04.2019
Autorin Frau L. Mönter, Hebamme aus Frechen
In der Arbeit mit Schwangeren zeigt sich immer wieder, dass Frauen unterschiedliche Einstellungen zu den Themen Schwangerschaft und Geburt haben. Jede Schwangere ist individuell geprägt und bewertet eine bevorstehende Geburt verschieden. Von Vorfreude bis Angst sind alle Emotionen vertreten.

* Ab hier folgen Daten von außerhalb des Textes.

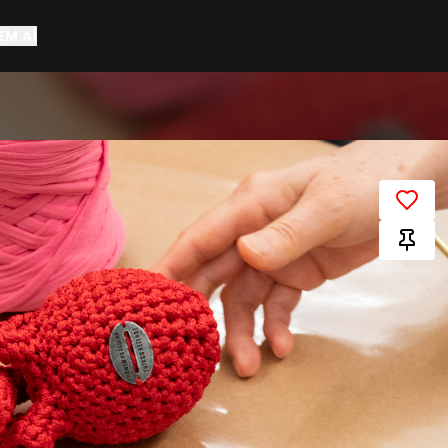
EM AÍ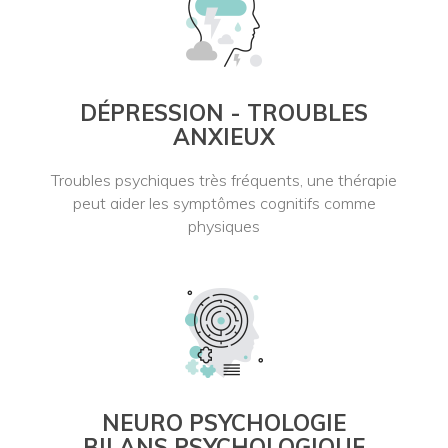
DÉPRESSION - TROUBLES
ANXIEUX
Troubles psychiques très fréquents, une thérapie
peut aider les symptômes cognitifs comme
physiques
NEURO PSYCHOLOGIE
BILANS PSYCHOLOGIQUE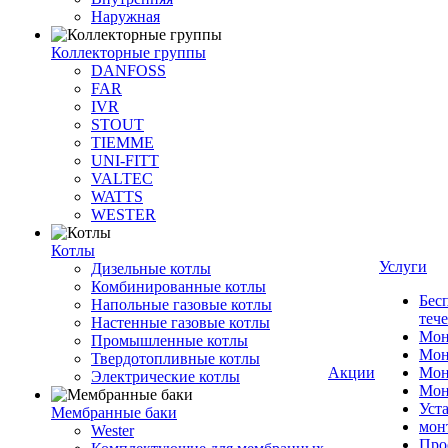
Наружная
Коллекторные группы
DANFOSS
FAR
IVR
STOUT
TIEMME
UNI-FITT
VALTEC
WATTS
WESTER
Котлы
Услуги
Дизельные котлы
Комбинированные котлы
Бес
Напольные газовые котлы
теч
Настенные газовые котлы
Мон
Промышленные котлы
Мон
Твердотопливные котлы
Акции
Мон
Электрические котлы
Мон
Уст
Мембранные баки
мон
Wester
Про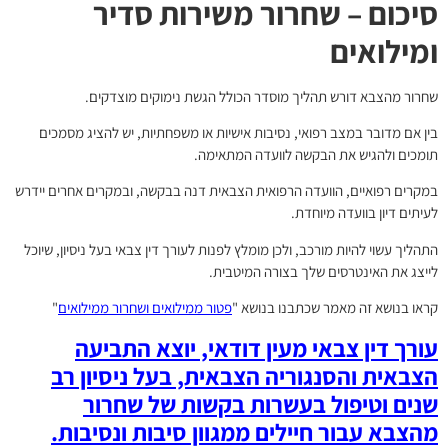
סיכום – שחרור משירות סדיר
ומילואים
שחרור מהצבא דורש תהליך מוסדר הכולל הגשת נימוקים מוצדקים.
בין אם מדובר במצב רפואי, נסיבות אישיות או משפחתיות, יש להציג מסמכים
תומכים ולהגיש את הבקשה לוועדה המתאימה.
במקרים רפואיים, הוועדה הרפואית הצבאית דנה בבקשה, ובמקרים אחרים יידרש
לעיתים דיון בוועדה מיוחדת.
התהליך עשוי להיות מורכב, ולכן מומלץ לפנות לעורך דין צבאי בעל ניסיון, שיוכל
לייצג את האינטרסים שלך בצורה המיטבית.
קראו בנושא זה מאמר שכתבנו בנושא "
פטור ממילואים ושחרור ממילואים
"
עורך דין צבאי מעין דודאי, יוצא התביעה
הצבאית והסנגוריה הצבאית, בעל ניסיון רב
שנים וטיפול בעשרות בקשות של שחרור
מהצבא עבור חיילים ממגוון סיבות ונסיבות.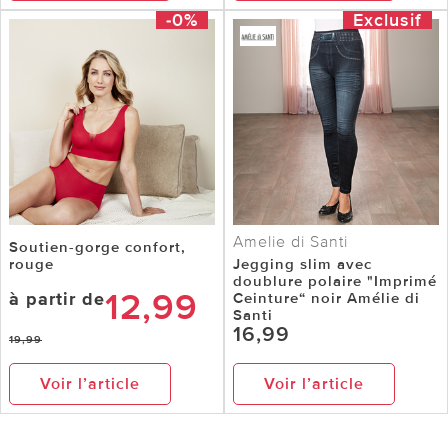
-0%
Exclusif
Amelie di Santi
Soutien-gorge confort,
rouge
Jegging slim avec
doublure polaire "Imprimé
12,99
à partir de
Ceinture“ noir Amélie di
Santi
16,99
19,99
Voir l’article
Voir l’article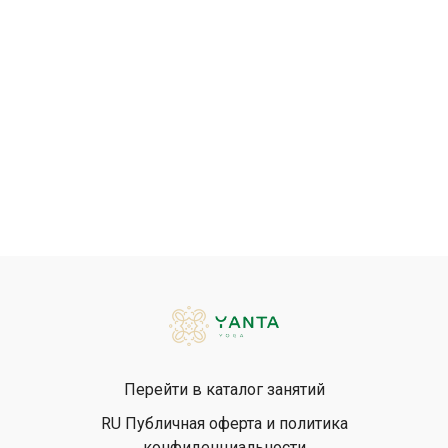
Перейти в каталог занятий
RU Публичная оферта и политика
конфиденциальности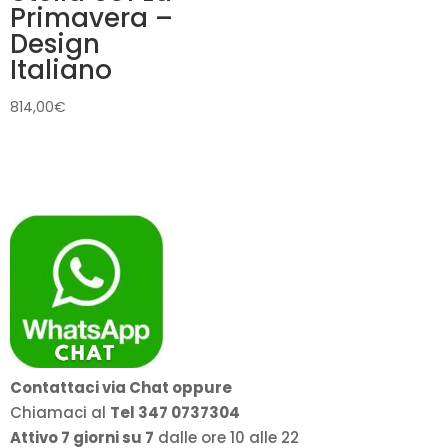
Primavera –
Design
Italiano
814,00
€
Contattaci via Chat oppure
Chiamaci al
Tel 347 0737304
Attivo 7 giorni su 7
dalle ore 10 alle 22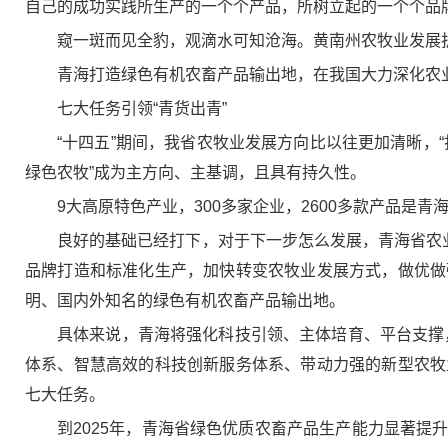
自己的成功实践所生产的一个个产品，所树立起的一个个品
窥一斑而见全豹，观滴水可知沧海。黄南州农牧业发展
青海打造绿色有机农畜产品输出地，在我国大力深化农
七大任务引领“青货出青”
“十四五”期间，我省农牧业发展方向比以往更加清晰，
绿色农牧”成为主方向、主基调，且具有持久性。
9大高原特色产业，300多家企业，2600多款产品
良好的基础已经打下，对于下一步怎么发展，青海省农
品牌打造和标准化生产，加快转变农牧业发展方式，做优做
明、国内外知名的绿色有机农畜产品输出地。
具体来说，青海将强化科技引领、主体培育、平台支撑，
体系、智慧高效的科技创新服务体系、带动力强的新型农牧
七大任务。
到2025年，青海省绿色优质农畜产品生产能力显著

Wenn jedoch das Gefühl der Angst lähmend und überwältigend wirkt, spricht man von einer Tokophobie. Definiert ist diese als eine starke, pathologische, unbegründete Angst vor einer Schwangerschaft oder Geburt. Die Prävalenz dieser pathologischen Angst liegt etwa bei 14 % weltweit und bei 8 % in Europa (O’Connell, 2017).
Ursachen
Das internationale Projekt „Fear of Childbirth“ hat mögliche Ursachen für eine erhöhte Angst vor Schwangerschaft und Geburt identifiziert. Die Auswertung von 720 Fragebögen, ausgefüllt von Studierenden der Universität Bamberg, ergab einen Zusammenhang zwischen der Nutzung von visuellen Medien (Videos, Filme, Fernsehen etc.) als Hauptinformationsquelle und Tokophobie. Junge Erwachsene, welche visuelle Medien als Hauptinformationsquelle angaben, wiesen signifikant häufiger eine erhöhte Angst auf als solche, die andere Informationsquellen bevorzugten, wie Druckmedien oder Berichte von Freunden oder Verwandten. Zudem wurde die Hauptinformationsquelle Gesundheits- und Sexualerziehung in der Schule als Risikofaktor für erhöhte Angst identifiziert (Streffing, 2015).
Diese Ergebnisse verdeutlichen den negativen Effekt, den Film und Fernsehen auf junge Menschen in Bezug auf ihre Einstellung zu den Themen Schwangerschaft und Geburt haben können. Die Darstellung einer Vielzahl dramatischer Geburten prägt die Einstellung der Zuschauer und vermittelt den Eindruck, eine schwangere oder gebärende Frau sei zu jeder Zeit in unmittelbarer Gefahr (Stoll & Hall, 2013).
Vergleicht man die deutschen Ergebnisse von „Fear of Childbirth“ mit denen aus anderen Ländern, fällt auf, dass nur in Deutschland auch die Informationsquelle Gesundheits- und Sexualaufklärung in der Schule mit einer signifikanten Erhöhung der Angst korreliert. Dies verdeutlicht die große Relevanz von professioneller Sexualaufklärung an Schulen. Schon hier werden zukünftige Eltern geprägt und ihre Einstellung zu Schwangerschaft und Geburt beeinflusst. Eine mögliche Herangehensweise ist daher die Einbindung von Hebammen in die Sexualaufklärung an Schulen, um das Verständnis von Geburt als physiologischer Prozess schon früh zu stärken und damit Ängste zu nehmen (Pflanz, 2014).
Folgen & Identifikation
Die Auswirkungen von Tokophobie sind weitreichend. So können Betroffene unter Schlaflosigkeit und Depressionen leiden. Die Angst erhöht die Rate an Wunsch- und Notfallkaiserschnitten. Das Geburtserlebnis wird häufiger als negativ bewertet und die Frauen leiden vermehrt unter emotionaler Instabilität und einem Gefühl des Versagens nach der Geburt (Otley, 2011).
Die Identifikation einer Frau mit Tokophobie ist eine große Herausforderung. Hierfür haben Wijma, Wijma und Zar (1998) den Wijma Delivery Expectancy Questionnaire (W-DEQ) erstellt, der 33 verschiedene Erwartungen erfragt und der Frau die Möglichkeit gibt, Ängste auf einer Skala von 1 bis 6 zu bewerten.
Behandlung
Der Review von Friedli (2014) beschäftigt sich mit der Fragestellung, welche Therapien bei Tokophobie effektiv sind und welchen Handlungsspielraum Hebammen in der Betreuung von betroffenen Frauen haben. Der Review kommt zu dem Ergebnis, dass besonders psychoedukative Gruppentherapien erfolgreich bei der Behandlung von Tokophobie sind. Zudem ist es die Aufgabe der Betreuungspersonen, die Selbstwirksamkeit der Frau durch extensive Unterstützung zu stärken und mit ihr in einen intensiven Austausch zu treten, damit die Frau ihre Ängste verbalisieren kann. Es gilt, die individuellen Bedürfnisse jeder Betroffenen zu erkennen und spezifisch darauf einzugehen.